With Psycho, Hitchcock uses the mothering factor to represent repression and denial, pushing the smothered child into a world of delicate neurosis. And the beautiful female is not a positive influence, but a degrading one: a common little work girl who has an affair and robs her employers. An instigator of disturbance wherever she goes, she is denied any chance at retribution and deemed deserving of her unfortunate outcome. These are the rules that horror films forever hence do follow.

Janet Leigh (mother of Jaime Lee Curtis) plays Hitchcock’s requisite, icy, beautiful blond who finds herself in trouble. Leigh impulsively absconds with the company funds in order to run away with her cash-strapped lover, the square-jawed John Gavin. Before she can meet the dark haired Adonis, the shapely thief is forced to make a pit stop due to bad whether, and encounters a very young and awkward hotel clerk named Norman (Anthony Perkins). Other than peepholes and taxidermy to pass the time, Norman has fostered a close relationship with his demanding mother.

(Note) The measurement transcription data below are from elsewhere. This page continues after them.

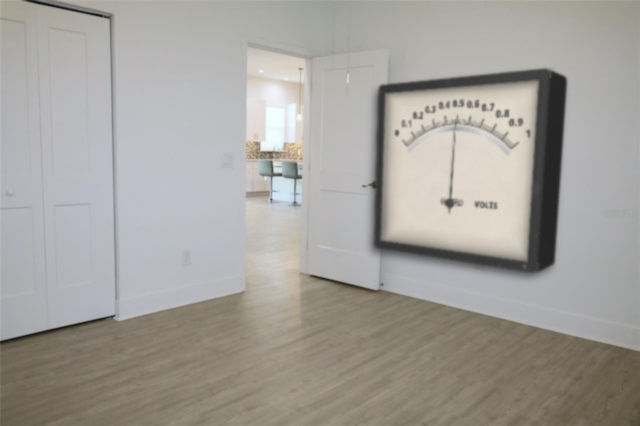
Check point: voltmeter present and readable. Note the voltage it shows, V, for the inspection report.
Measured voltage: 0.5 V
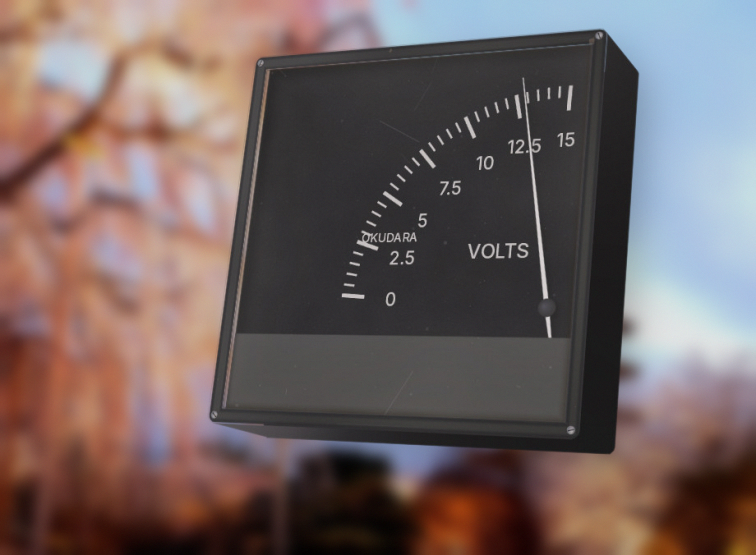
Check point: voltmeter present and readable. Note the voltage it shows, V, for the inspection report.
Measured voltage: 13 V
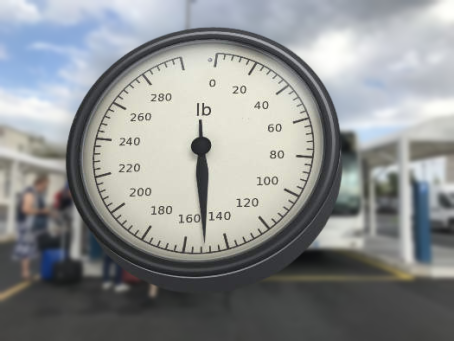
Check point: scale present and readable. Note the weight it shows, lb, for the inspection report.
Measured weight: 150 lb
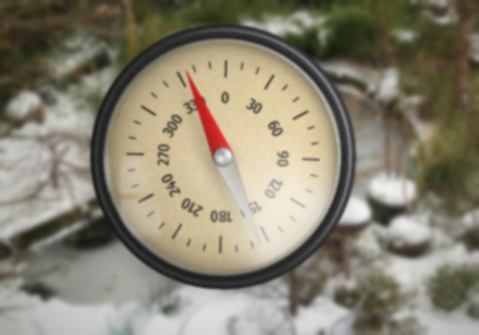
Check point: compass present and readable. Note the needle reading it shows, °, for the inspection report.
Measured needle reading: 335 °
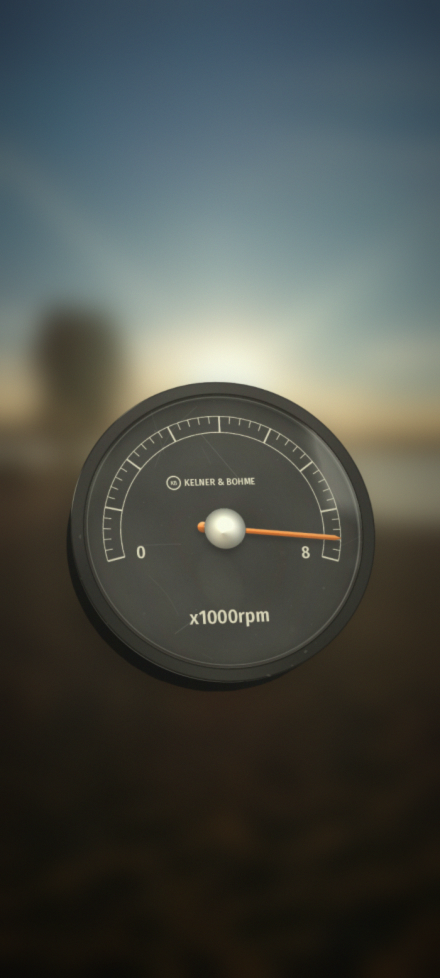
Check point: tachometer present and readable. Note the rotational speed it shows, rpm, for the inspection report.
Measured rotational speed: 7600 rpm
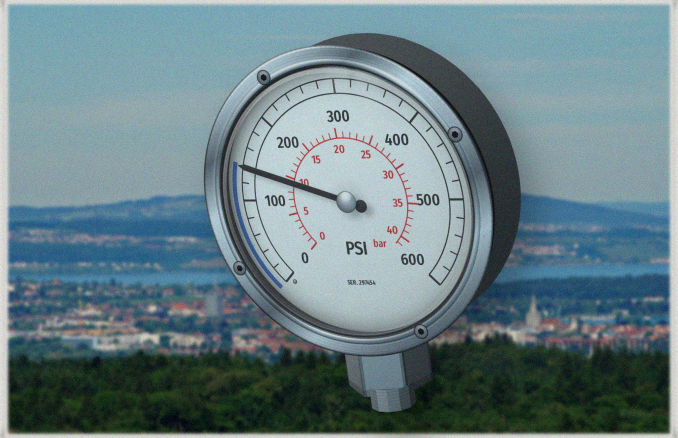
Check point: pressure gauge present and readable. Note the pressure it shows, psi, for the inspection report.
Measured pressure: 140 psi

While waiting out the storm, Leigh reconsiders her actions. But before she can do anything about her regrets, she is brutally attacked in the shower in what is probably the most sudden and stunning turn of events in cinematic history (at least until years later when The Crying Game would strongly challenge that distinction). Perkins gives an eerily believable performance as the highly-strung man who desperately cleans up the bloody act he presumes to be performed by his strict and domineering mother.

Unbeknownst to the oddly and immensely appealing neurotic there are many people looking for the missing woman, including her lover, her sister, and a private detective. Inundated with inquisitive visitors, poor Norman becomes more and more muddled, desperate to keep secret the involvement his mother may (or may not) have had in the situation. Ultimately, Norman’s secret and the film’s final twist (now a horror film staple) are revealed to his dire consequence. It’s fair to say that as much as the famed shower scene has become identified as a pinnacle moment in the annals of filmmaking history, the final shot of the film remains just as recognizable as pure a “Hitchcockian” image as any other within the great filmmaker’s career.

The small, but excellent cast includes Martin Balsam (12 Angry Men) as the Detective, and Vera Miles (The Searchers) as the sister. The creative forces at work to create this icon of cinematic history received multiple Academy Award nominations, including Best Supporting Actress for Leigh, Best Director for Hitchcock, Best Cinematography (in Black and White when they still made such a distinction) for John L. Russell, and Best Interior Decoration (also in Black and White and a long past category).